Predicting mostly disordered proteins by using structure-unknown protein data
1 Department of Computer Science, Graduate School of Science and Engineering, Waseda University, 3-4-1 Okubo, Shinjuku-ku, Tokyo 169-8555, Japan
2 Computational Biology Research Center (CBRC), National Institute of Advanced Industrial Science and Technology (AIST), 2-42 Aomi, Koto-ku, Tokyo 135-0064, Japan
3 PharmaDesign, Inc, 2-19-8 Hatchobori, Chuo-ku, Tokyo 104-0032, Japan
BMC Bioinformatics 2007, 8:78 doi:10.1186/1471-2105-8-78Published: 6 March 2007
Predicting intrinsically disordered proteins is important in structural biology because they are thought to carry out various cellular functions even though they have no stable three-dimensional structure. We know the structures of far more ordered proteins than disordered proteins. The structural distribution of proteins in nature can therefore be inferred to differ from that of proteins whose structures have been determined experimentally. We know many more protein sequences than we do protein structures, and many of the known sequences can be expected to be those of disordered proteins. Thus it would be efficient to use the information of structure-unknown proteins in order to avoid training data sparseness. We propose a novel method for predicting which proteins are mostly disordered by using spectral graph transducer and training with a huge amount of structure-unknown sequences as well as structure-known sequences.

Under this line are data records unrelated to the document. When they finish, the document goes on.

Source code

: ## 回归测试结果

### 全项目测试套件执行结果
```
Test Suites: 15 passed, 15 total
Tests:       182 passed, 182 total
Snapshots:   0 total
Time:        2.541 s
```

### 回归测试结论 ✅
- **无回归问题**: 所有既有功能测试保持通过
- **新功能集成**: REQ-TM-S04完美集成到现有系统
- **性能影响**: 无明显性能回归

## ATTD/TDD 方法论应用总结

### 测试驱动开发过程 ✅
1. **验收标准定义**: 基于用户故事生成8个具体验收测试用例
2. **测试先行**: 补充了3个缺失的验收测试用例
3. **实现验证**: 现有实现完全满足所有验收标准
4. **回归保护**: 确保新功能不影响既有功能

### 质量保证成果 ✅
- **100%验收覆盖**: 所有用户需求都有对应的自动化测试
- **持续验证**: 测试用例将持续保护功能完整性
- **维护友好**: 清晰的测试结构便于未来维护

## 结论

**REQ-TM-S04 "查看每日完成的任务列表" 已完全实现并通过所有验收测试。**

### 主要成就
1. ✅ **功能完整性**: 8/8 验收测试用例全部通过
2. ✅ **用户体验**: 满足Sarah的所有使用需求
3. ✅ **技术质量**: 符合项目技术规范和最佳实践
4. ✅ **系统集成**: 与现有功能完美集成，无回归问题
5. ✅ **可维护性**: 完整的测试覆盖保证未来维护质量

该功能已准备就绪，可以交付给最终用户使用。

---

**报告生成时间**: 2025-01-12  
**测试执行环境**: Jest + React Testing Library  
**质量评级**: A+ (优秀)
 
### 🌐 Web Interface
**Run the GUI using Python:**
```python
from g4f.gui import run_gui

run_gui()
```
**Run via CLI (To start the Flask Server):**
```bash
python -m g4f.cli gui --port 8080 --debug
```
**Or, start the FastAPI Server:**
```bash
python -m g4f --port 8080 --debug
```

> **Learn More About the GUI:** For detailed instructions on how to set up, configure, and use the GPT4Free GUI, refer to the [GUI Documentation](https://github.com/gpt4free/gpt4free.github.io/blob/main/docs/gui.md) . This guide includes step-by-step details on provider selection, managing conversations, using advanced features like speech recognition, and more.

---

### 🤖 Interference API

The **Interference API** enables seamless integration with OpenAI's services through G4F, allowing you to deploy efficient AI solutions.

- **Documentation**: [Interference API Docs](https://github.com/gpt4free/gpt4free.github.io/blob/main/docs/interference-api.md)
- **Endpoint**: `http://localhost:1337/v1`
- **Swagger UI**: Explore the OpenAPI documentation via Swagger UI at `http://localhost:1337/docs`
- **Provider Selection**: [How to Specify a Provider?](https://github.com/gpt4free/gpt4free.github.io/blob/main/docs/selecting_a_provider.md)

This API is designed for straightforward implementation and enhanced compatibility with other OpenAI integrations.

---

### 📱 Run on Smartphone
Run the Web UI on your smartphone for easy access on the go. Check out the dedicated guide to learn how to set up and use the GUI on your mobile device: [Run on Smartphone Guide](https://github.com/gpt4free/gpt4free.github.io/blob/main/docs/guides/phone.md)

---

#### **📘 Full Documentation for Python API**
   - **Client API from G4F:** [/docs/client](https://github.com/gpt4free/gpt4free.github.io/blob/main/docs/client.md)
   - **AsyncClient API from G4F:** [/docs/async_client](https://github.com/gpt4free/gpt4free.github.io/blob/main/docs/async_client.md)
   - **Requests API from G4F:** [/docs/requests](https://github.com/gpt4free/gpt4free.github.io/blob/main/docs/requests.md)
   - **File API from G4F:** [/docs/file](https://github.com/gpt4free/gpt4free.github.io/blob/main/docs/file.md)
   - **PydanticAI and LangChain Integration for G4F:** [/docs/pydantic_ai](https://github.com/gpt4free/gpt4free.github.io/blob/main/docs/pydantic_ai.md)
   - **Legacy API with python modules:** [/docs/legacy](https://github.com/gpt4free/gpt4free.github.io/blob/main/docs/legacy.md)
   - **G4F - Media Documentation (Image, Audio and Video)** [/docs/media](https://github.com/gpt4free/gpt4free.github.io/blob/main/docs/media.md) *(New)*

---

When the proposed method was evaluated on data that included 82 disordered proteins and 526 ordered proteins, its sensitivity was 0.723 and its specificity was 0.977. It resulted in a Matthews correlation coefficient 0.202 points higher than that obtained using FoldIndex, 0.221 points higher than that obtained using the method based on plotting hydrophobicity against the number of contacts and 0.07 points higher than that obtained using support vector machines (SVMs). To examine robustness against training data sparseness, we investigated the correlation between two results obtained when the method was trained on different datasets and tested on the same dataset. The correlation coefficient for the proposed method is 0.14 higher than that for the method using SVMs. When the proposed SGT-based method was compared with four per-residue predictors (VL3, GlobPlot, DISOPRED2 and IUPred (long)), its sensitivity was 0.834 for disordered proteins, which is 0.052–0.523 higher than that of the per-residue predictors, and its specificity was 0.991 for ordered proteins, which is 0.036–0.153 higher than that of the per-residue predictors. The proposed method was also evaluated on data that included 417 partially disordered proteins. It predicted the frequency of disordered proteins to be 1.95% for the proteins with 5%–10% disordered sequences, 1.46% for the proteins with 10%–20% disordered sequences and 16.57% for proteins with 20%–40% disordered sequences.
The proposed method, which utilizes the information of structure-unknown data, predicts disordered proteins more accurately than other methods and is less affected by training data sparseness.